The data that follows must be transcribed in full and exactly, minus the pictures.

+---+

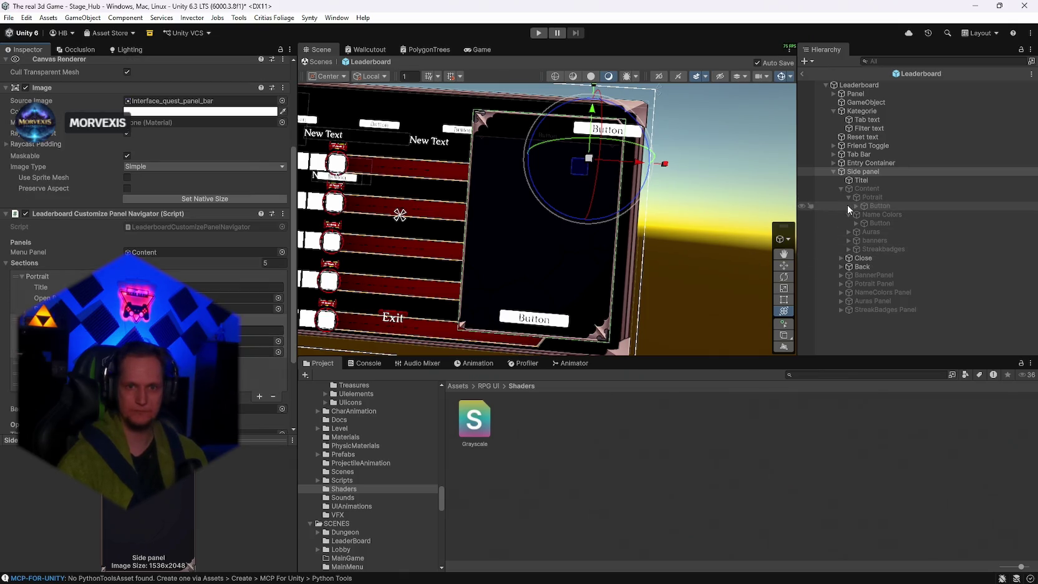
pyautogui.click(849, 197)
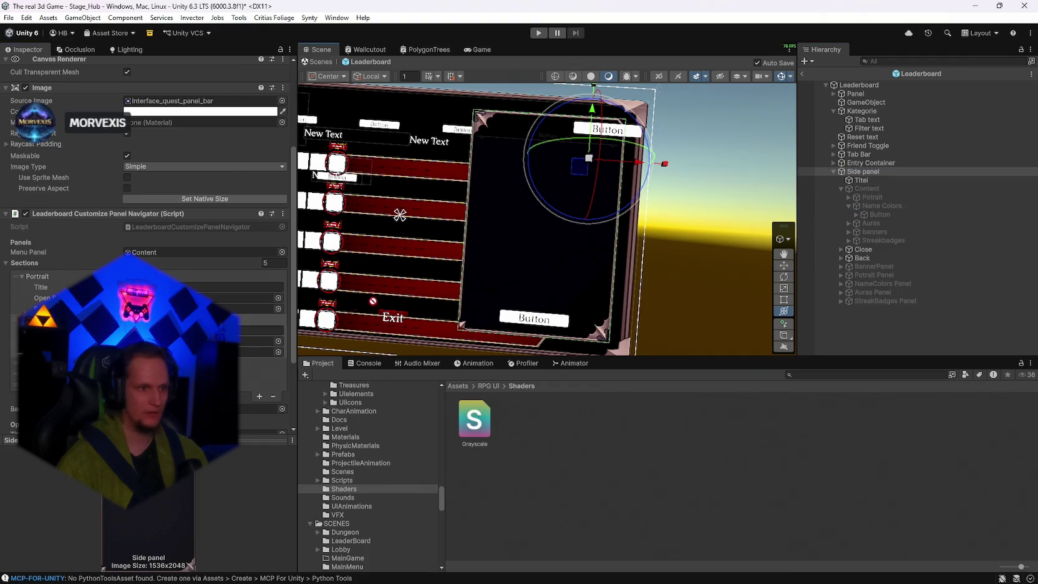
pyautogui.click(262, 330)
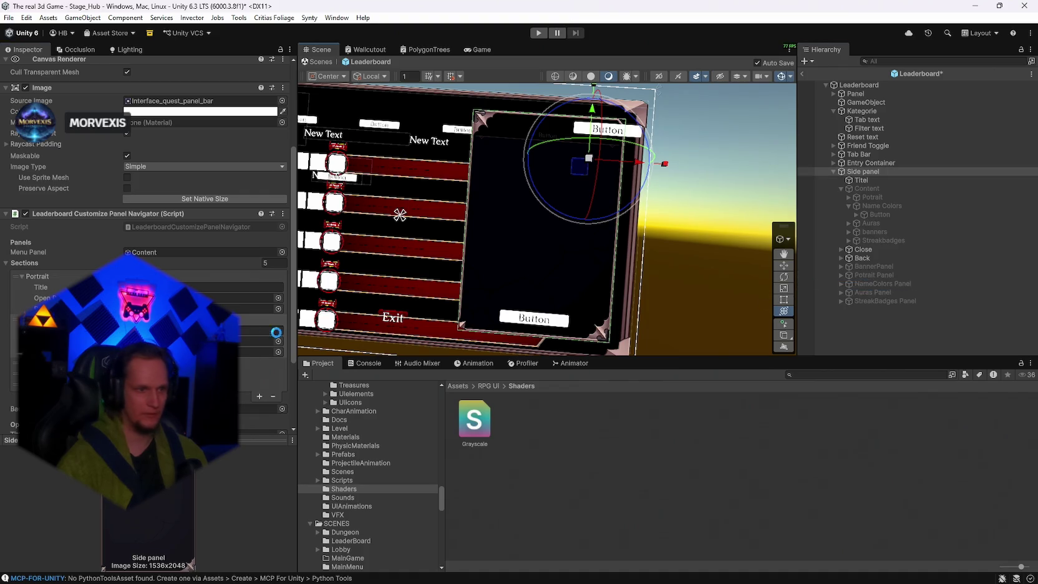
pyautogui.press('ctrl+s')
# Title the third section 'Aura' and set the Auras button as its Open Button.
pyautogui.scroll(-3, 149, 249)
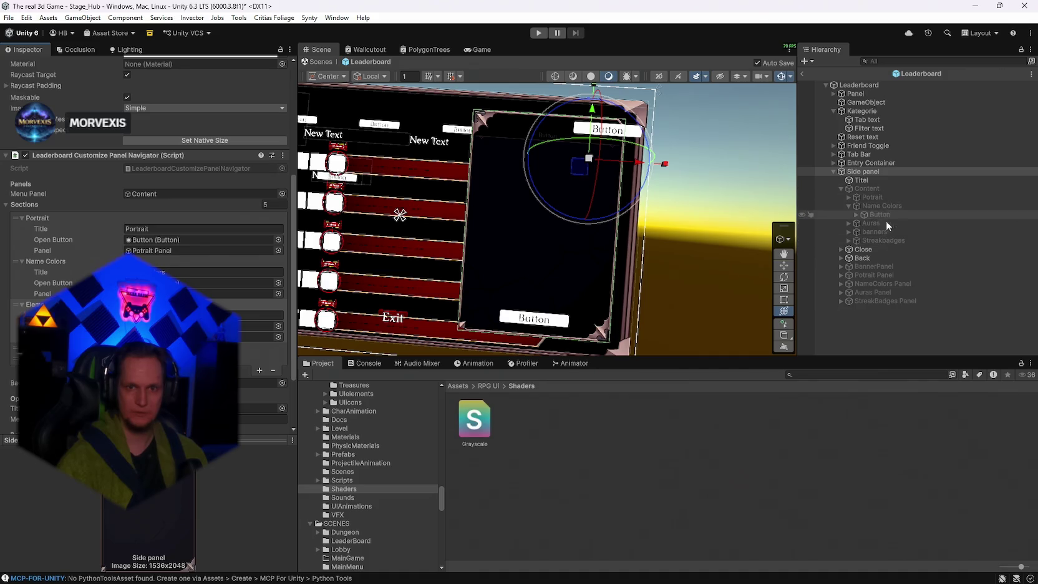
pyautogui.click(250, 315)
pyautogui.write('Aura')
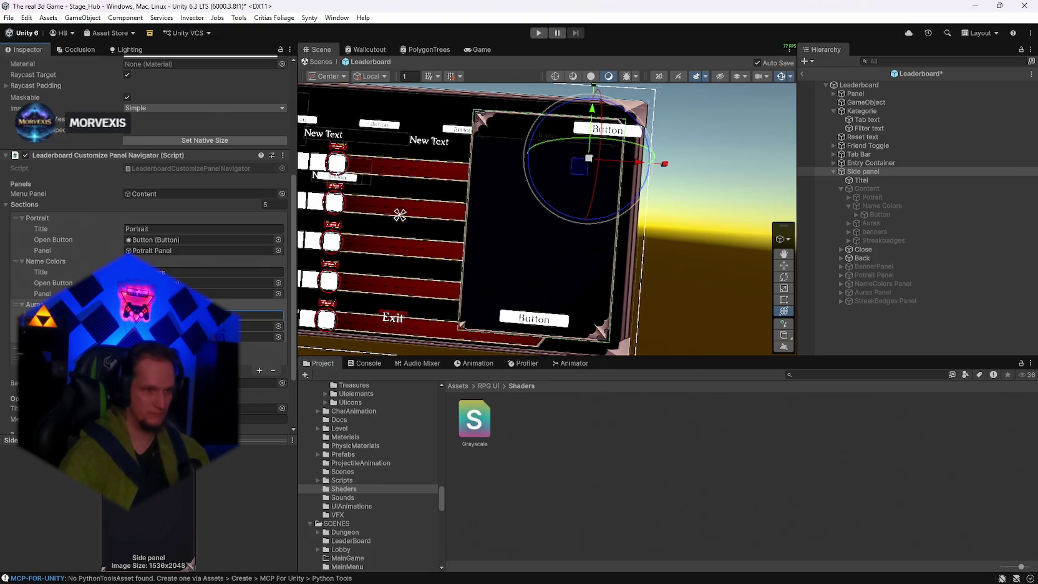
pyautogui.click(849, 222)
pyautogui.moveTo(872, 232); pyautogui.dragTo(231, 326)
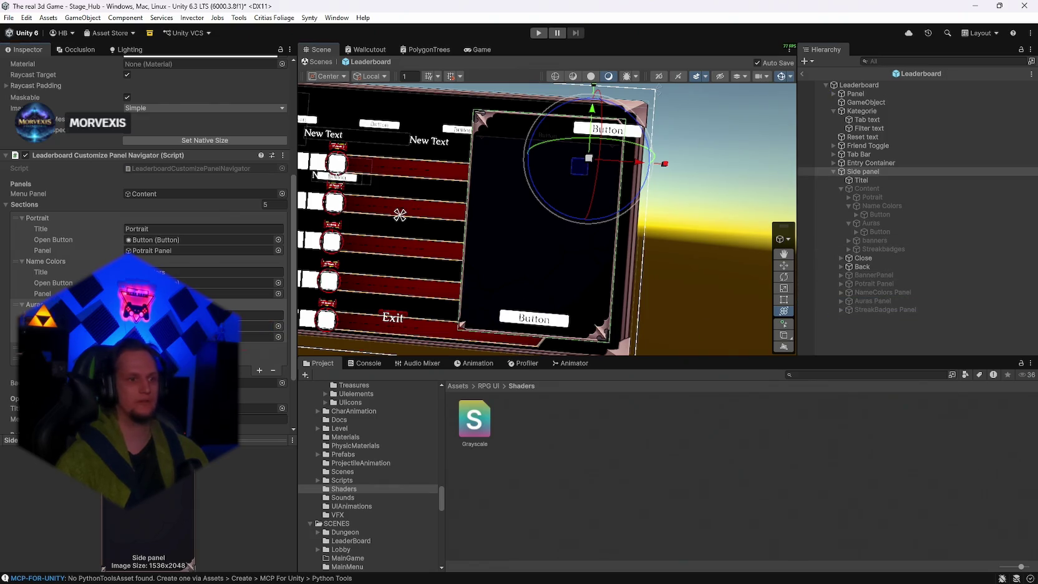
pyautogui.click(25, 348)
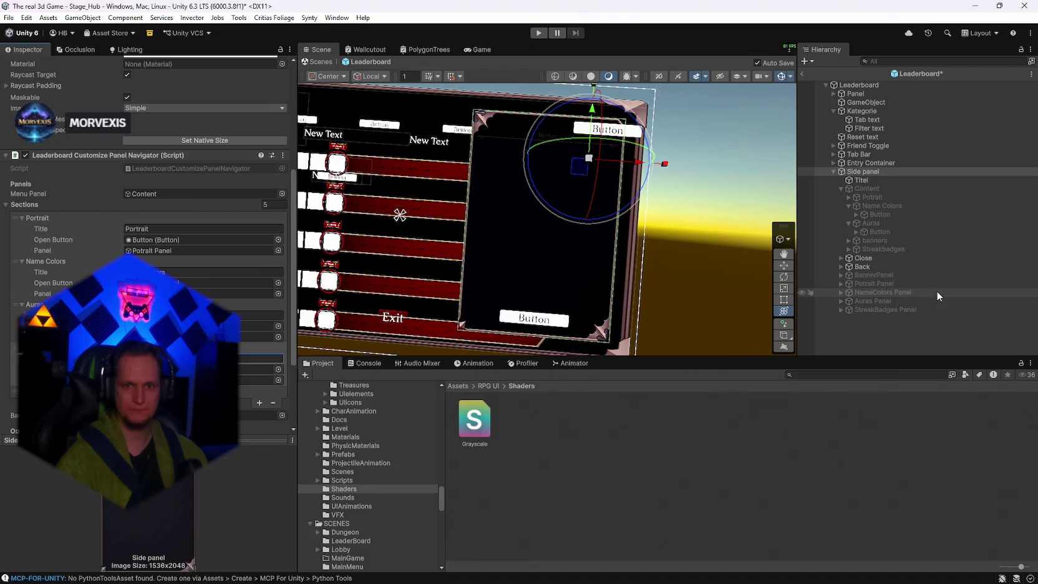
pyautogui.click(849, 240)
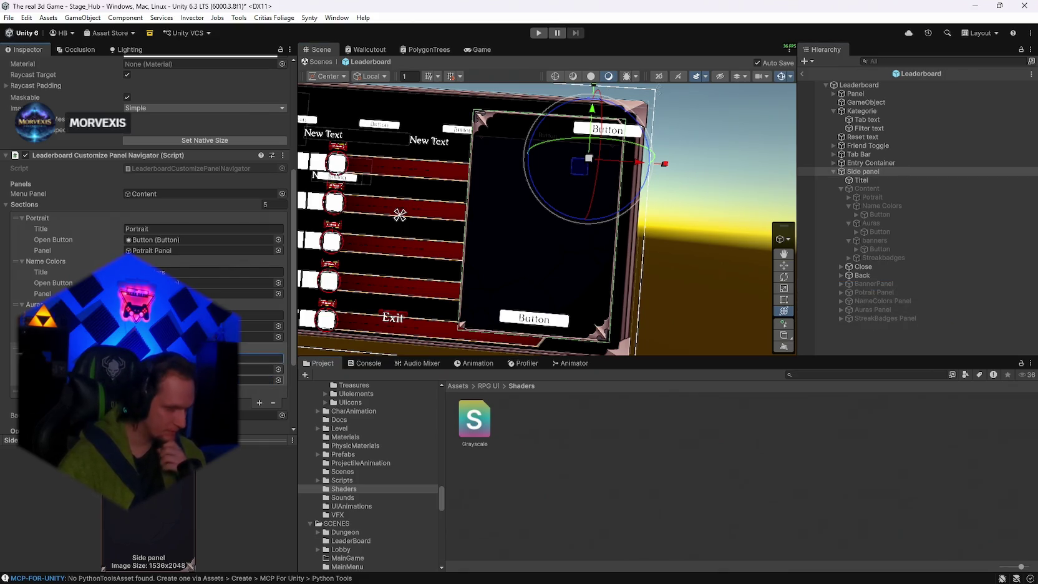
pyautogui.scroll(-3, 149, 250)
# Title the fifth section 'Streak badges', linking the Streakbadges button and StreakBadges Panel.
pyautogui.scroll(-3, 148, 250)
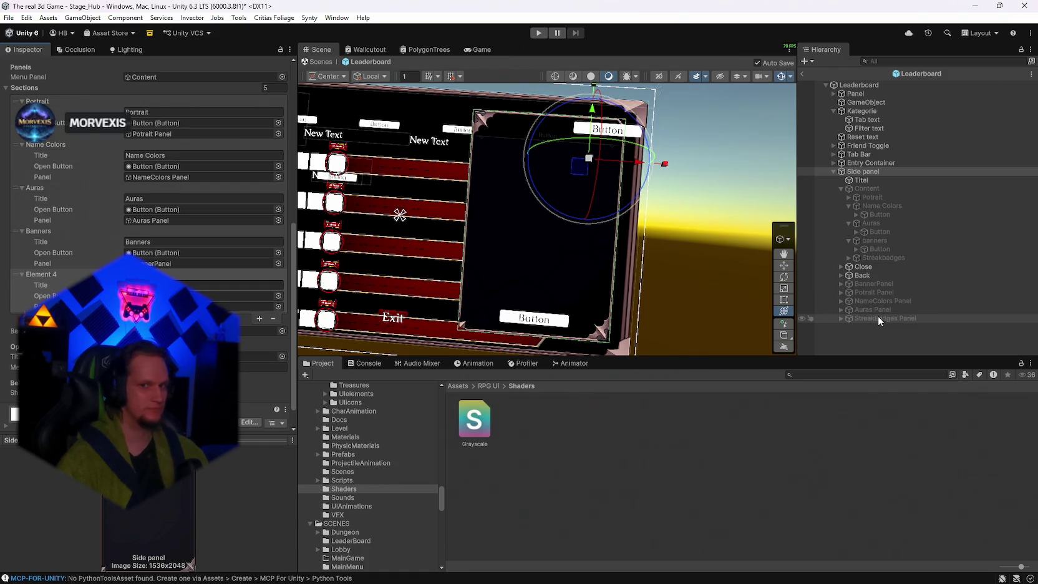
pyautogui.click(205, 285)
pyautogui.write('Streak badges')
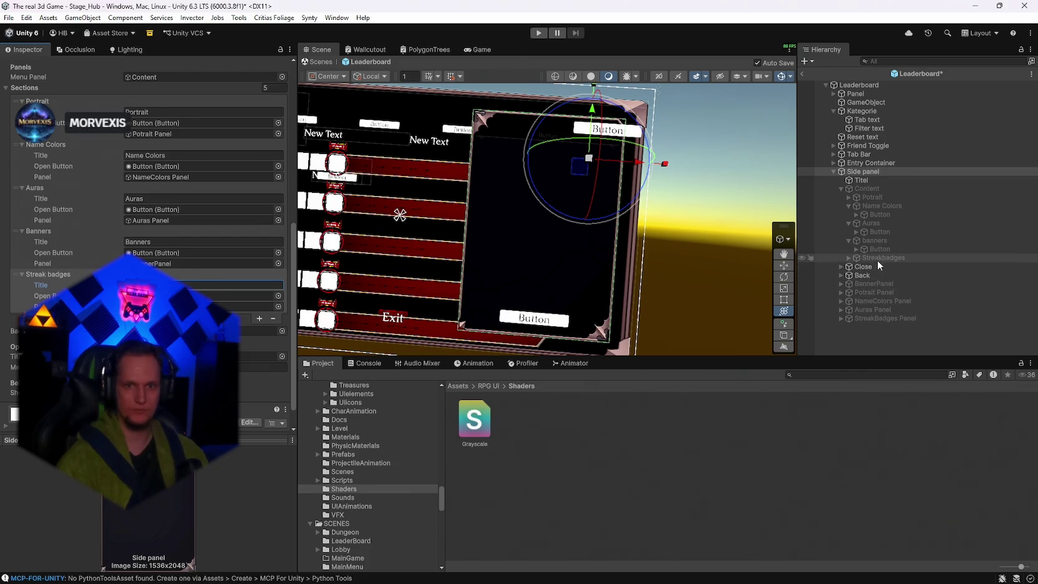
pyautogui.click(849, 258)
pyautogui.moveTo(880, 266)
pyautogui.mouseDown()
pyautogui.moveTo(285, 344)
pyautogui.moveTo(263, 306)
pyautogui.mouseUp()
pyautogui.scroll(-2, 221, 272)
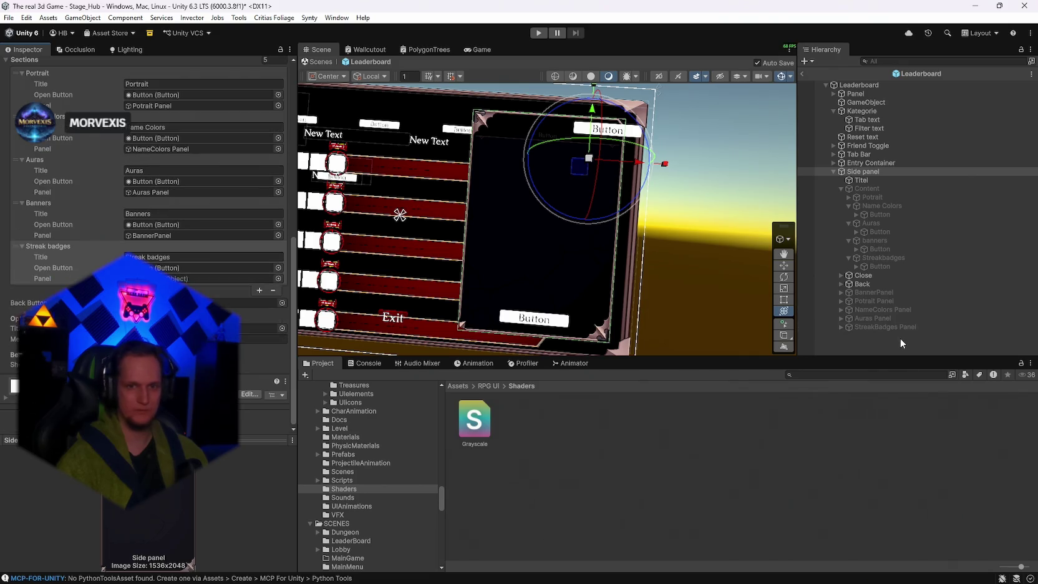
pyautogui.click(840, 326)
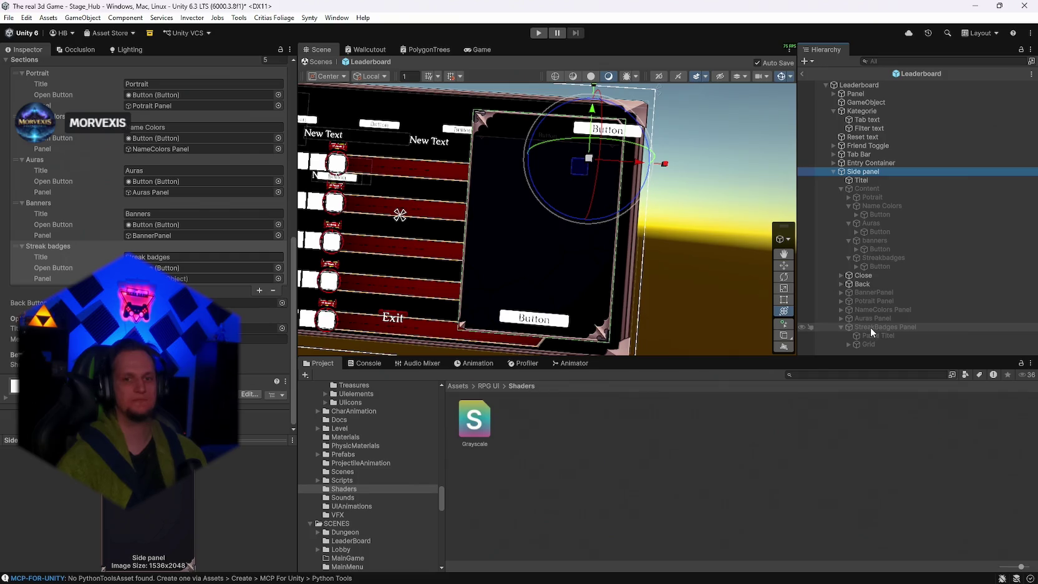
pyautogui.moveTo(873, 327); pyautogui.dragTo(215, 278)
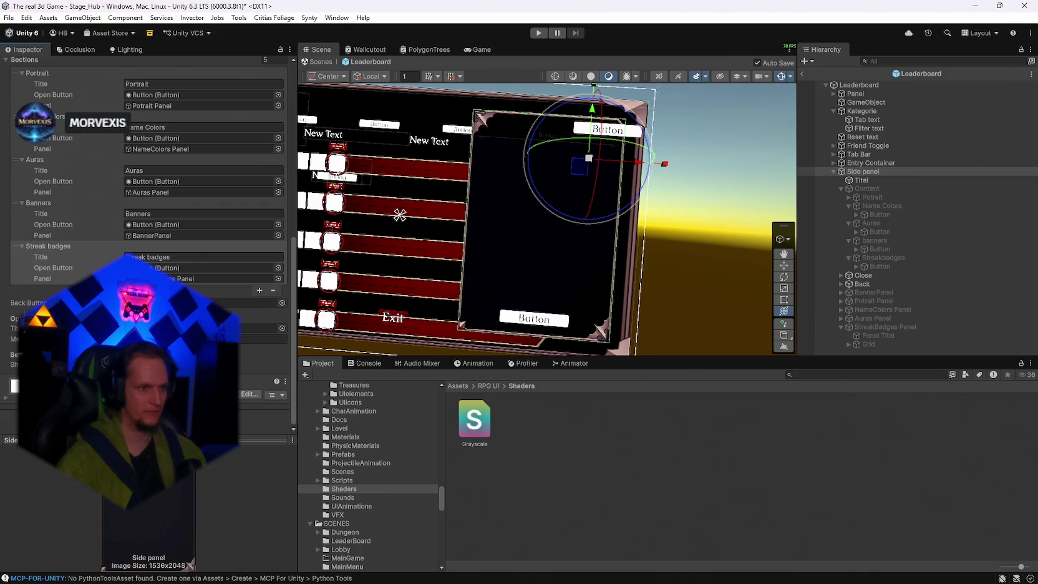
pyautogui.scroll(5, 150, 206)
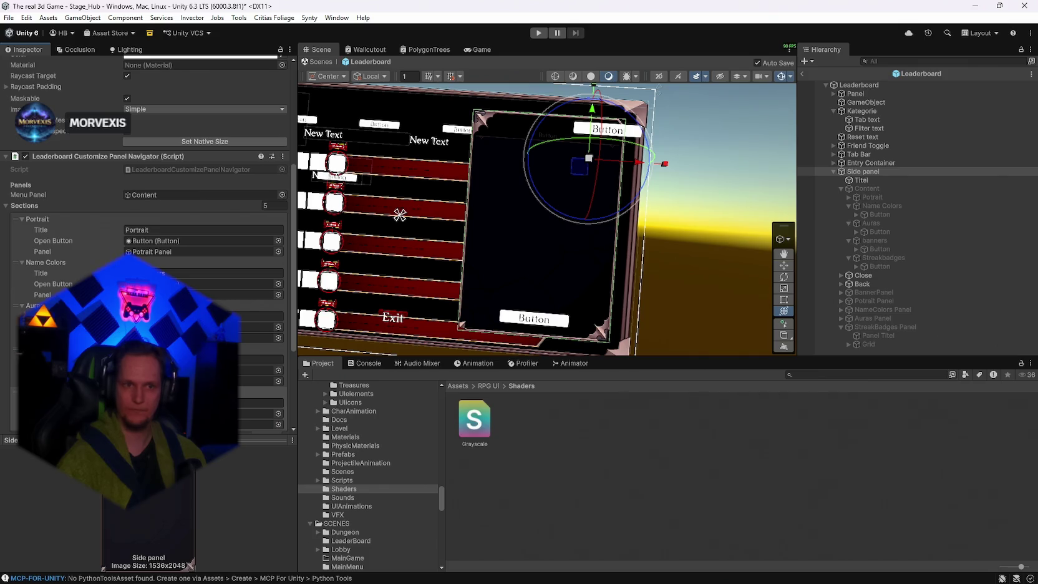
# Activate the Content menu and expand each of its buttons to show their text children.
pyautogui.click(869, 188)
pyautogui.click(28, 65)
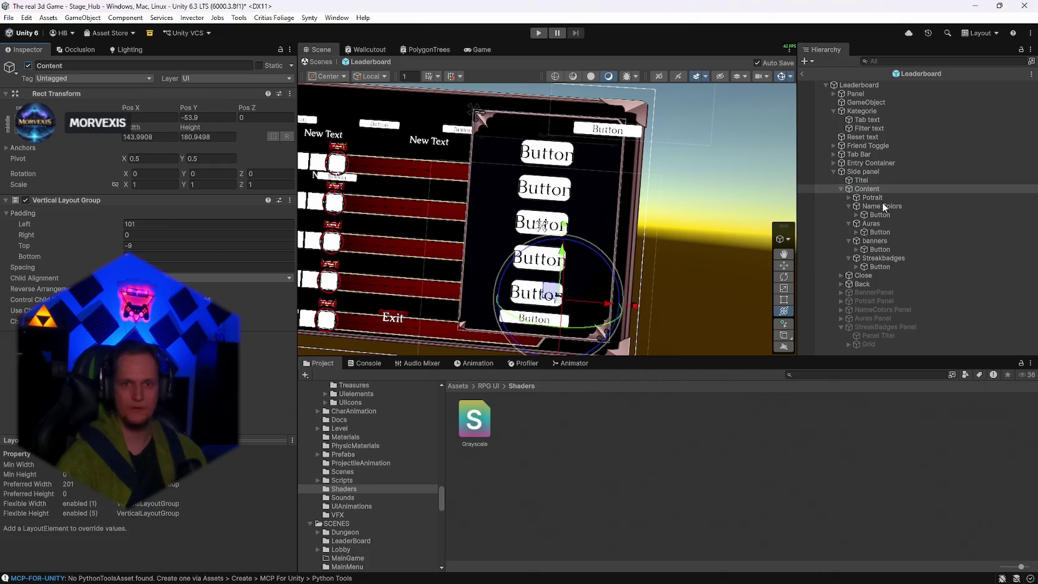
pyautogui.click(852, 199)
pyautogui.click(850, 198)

+---+

=== Solution to the exercise ===
pyautogui.click(849, 197)
pyautogui.click(262, 330)
pyautogui.press('ctrl+s')
# Title the third section 'Aura' and set the Auras button as its Open Button.
pyautogui.scroll(-3, 149, 249)
pyautogui.click(250, 315)
pyautogui.write('Aura')
pyautogui.click(849, 222)
pyautogui.moveTo(872, 232); pyautogui.dragTo(231, 326)
pyautogui.click(25, 348)
pyautogui.click(849, 240)
pyautogui.scroll(-3, 149, 250)
# Title the fifth section 'Streak badges', linking the Streakbadges button and StreakBadges Panel.
pyautogui.scroll(-3, 148, 250)
pyautogui.click(205, 285)
pyautogui.write('Streak badges')
pyautogui.click(849, 258)
pyautogui.moveTo(880, 266)
pyautogui.mouseDown()
pyautogui.moveTo(285, 344)
pyautogui.moveTo(263, 306)
pyautogui.mouseUp()
pyautogui.scroll(-2, 221, 272)
pyautogui.click(840, 326)
pyautogui.moveTo(873, 327); pyautogui.dragTo(215, 278)
pyautogui.scroll(5, 150, 206)
# Activate the Content menu and expand each of its buttons to show their text children.
pyautogui.click(869, 188)
pyautogui.click(28, 65)
pyautogui.click(852, 199)
pyautogui.click(850, 198)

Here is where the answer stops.